## ACTION ITEM
For this exercise, return all the data word for word, with images left out.

(Beginning of RECORD EXCERPTS)

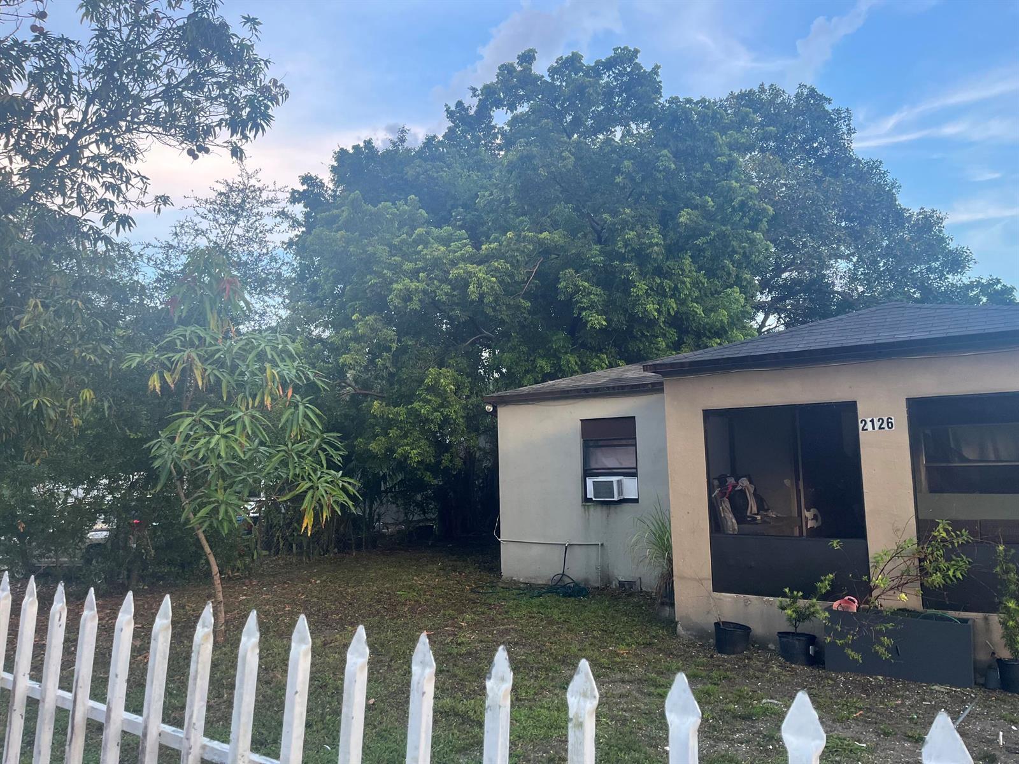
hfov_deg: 67.3
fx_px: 765
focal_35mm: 26
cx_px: 510
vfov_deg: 53.1
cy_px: 382
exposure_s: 1/121
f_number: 1.6
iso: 125
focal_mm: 5.1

(End of RECORD EXCERPTS)

## RESPONSE TO THE TASK
hfov_deg: 67.3
fx_px: 765
focal_35mm: 26
cx_px: 510
vfov_deg: 53.1
cy_px: 382
exposure_s: 1/121
f_number: 1.6
iso: 125
focal_mm: 5.1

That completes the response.